Re: [PATCH] sched/fair: Update rq_clock, cfs_rq before migrating for asym cpu capacity

From: Peter Zijlstra
Date: Tue Jul 09 2019 - 09:51:02 EST


On Tue, Jul 09, 2019 at 12:57:59PM +0100, Chris Redpath wrote:
> The ancient workaround to avoid the cost of updating rq clocks in the
> middle of a migration causes some issues on asymmetric CPU capacity
> systems where we use task utilization to determine which cpus fit a task.
> On quiet systems we can inflate task util after a migration which
> causes misfit to fire and force-migrate the task.
>
> This occurs when:
>
> (a) a task has util close to the non-overutilized capacity limit of a
> particular cpu (cpu0 here); and
> (b) the prev_cpu was quiet otherwise, such that rq clock is
> sufficiently out of date (cpu1 here).
>
> e.g.
> _____
> cpu0: ________________________| |______________
>
> |<- misfit happens
> ______ ___ ___
> cpu1: ____| |______________|___| |_________|
>
> ->| |<- wakeup migration time
> last rq clock update
>
> When the task util is in just the right range for the system, we can end
> up migrating an unlucky task back and forth many times until we are lucky
> and the source rq happens to be updated close to the migration time.
>
> In order to address this, lets update both rq_clock and cfs_rq where
> this could be an issue.

Can you quantify how much of a problem this really is?
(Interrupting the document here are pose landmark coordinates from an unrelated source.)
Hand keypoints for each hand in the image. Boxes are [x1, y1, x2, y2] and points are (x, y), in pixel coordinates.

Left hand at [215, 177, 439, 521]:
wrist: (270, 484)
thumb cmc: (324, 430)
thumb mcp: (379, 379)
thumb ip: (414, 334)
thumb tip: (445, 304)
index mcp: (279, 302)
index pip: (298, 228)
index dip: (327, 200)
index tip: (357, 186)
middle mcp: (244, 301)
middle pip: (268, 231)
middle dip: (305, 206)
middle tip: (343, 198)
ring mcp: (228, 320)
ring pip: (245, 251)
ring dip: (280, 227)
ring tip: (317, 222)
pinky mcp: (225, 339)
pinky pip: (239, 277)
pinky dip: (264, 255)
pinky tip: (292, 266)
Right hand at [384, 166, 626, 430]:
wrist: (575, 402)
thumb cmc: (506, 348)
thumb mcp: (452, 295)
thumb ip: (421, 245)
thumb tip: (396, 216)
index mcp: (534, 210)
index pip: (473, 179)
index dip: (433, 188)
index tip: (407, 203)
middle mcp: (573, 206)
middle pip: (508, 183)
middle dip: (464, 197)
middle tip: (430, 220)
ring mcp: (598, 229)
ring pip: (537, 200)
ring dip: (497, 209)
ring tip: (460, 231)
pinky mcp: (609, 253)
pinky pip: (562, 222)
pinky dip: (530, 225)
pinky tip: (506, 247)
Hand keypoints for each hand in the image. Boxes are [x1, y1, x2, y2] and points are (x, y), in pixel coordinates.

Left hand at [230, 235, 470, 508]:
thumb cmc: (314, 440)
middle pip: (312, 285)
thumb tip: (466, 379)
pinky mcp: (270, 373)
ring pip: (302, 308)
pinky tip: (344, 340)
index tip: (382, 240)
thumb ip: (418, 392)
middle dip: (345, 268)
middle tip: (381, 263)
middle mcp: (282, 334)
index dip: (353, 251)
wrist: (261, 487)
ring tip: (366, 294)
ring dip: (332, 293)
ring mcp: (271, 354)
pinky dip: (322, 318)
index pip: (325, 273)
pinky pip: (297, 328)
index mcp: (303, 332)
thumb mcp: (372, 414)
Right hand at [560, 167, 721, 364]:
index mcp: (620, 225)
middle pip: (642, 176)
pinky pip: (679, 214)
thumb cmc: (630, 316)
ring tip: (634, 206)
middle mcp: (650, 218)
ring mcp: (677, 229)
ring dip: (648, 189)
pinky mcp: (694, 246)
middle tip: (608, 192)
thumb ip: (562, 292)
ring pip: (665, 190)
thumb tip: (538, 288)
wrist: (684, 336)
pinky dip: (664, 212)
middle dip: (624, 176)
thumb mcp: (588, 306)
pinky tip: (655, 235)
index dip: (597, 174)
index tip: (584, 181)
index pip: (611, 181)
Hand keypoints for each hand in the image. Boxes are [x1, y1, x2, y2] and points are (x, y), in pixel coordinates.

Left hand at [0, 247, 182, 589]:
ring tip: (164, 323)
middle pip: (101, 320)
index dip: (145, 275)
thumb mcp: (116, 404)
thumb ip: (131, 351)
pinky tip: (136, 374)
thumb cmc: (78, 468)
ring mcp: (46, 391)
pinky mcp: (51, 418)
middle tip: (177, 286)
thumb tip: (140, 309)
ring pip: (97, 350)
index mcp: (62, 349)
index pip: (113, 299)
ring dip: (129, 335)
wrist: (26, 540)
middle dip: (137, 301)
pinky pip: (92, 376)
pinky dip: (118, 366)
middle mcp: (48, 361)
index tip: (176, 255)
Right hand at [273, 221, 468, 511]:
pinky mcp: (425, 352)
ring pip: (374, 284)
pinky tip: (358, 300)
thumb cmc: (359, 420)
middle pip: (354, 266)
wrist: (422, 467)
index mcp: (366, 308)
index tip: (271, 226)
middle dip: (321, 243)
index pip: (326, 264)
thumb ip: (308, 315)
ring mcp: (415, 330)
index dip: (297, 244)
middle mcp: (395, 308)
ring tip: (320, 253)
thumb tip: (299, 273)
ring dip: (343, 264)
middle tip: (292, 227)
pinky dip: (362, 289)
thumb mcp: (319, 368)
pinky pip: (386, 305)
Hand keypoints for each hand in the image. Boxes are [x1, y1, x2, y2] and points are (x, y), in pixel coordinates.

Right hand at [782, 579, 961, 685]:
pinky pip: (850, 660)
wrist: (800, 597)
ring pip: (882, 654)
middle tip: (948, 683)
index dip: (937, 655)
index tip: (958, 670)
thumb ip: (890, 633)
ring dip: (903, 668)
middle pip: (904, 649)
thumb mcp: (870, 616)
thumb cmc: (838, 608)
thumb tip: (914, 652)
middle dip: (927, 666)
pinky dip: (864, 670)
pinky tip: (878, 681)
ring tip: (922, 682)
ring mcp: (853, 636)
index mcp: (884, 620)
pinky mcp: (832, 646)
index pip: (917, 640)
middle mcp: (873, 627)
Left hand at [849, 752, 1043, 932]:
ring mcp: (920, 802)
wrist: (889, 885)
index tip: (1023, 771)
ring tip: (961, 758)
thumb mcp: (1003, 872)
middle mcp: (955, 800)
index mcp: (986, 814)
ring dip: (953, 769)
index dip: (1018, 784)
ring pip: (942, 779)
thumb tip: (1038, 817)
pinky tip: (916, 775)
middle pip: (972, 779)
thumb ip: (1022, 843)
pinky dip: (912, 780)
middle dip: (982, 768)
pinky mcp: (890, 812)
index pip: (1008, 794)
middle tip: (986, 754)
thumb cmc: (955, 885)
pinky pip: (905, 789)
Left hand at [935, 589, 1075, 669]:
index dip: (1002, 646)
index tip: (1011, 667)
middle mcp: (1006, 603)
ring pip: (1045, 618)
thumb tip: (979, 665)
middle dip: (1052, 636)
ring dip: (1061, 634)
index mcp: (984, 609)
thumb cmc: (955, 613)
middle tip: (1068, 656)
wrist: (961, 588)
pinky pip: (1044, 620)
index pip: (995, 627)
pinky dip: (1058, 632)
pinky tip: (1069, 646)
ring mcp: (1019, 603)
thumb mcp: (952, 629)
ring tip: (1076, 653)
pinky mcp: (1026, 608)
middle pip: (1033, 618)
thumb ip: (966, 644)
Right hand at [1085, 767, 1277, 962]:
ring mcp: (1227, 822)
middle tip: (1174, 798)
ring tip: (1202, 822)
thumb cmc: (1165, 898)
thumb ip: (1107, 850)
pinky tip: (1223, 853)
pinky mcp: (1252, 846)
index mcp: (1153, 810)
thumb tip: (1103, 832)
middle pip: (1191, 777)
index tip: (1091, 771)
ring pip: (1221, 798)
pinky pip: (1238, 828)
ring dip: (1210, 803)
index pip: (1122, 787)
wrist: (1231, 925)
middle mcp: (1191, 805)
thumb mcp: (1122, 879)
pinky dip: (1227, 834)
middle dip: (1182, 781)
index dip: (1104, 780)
It is really sad,
but this is already the second place where we take rq->lock on
migration. We worked so hard to avoid having to acquire it :/

> Signed-off-by: Chris Redpath <chris.redpath@xxxxxxx>
> ---
> kernel/sched/fair.c | 15 +++++++++++++++
> 1 file changed, 15 insertions(+)
>
> diff --git a/kernel/sched/fair.c b/kernel/sched/fair.c
> index b798fe7ff7cd..51791db26a2a 100644
> --- a/kernel/sched/fair.c
> +++ b/kernel/sched/fair.c
> @@ -6545,6 +6545,21 @@ static void migrate_task_rq_fair(struct task_struct *p, int new_cpu)
> * wakee task is less decayed, but giving the wakee more load
> * sounds not bad.
> */
> + if (static_branch_unlikely(&sched_asym_cpucapacity) &&
> + p->state == TASK_WAKING) {

nit: indent fail.

> + /*
> + * On asymmetric capacity systems task util guides
> + * wake placement so update rq_clock and cfs_rq
> + */
> + struct cfs_rq *cfs_rq = task_cfs_rq(p);
> + struct rq *rq = task_rq(p);
> + struct rq_flags rf;
> +
> + rq_lock_irqsave(rq, &rf);
> + update_rq_clock(rq);
> + update_cfs_rq_load_avg(cfs_rq_clock_pelt(cfs_rq), cfs_rq);
> + rq_unlock_irqrestore(rq, &rf);
> + }
> remove_entity_load_avg(&p->se);
> }
>
> --
> 2.17.1
>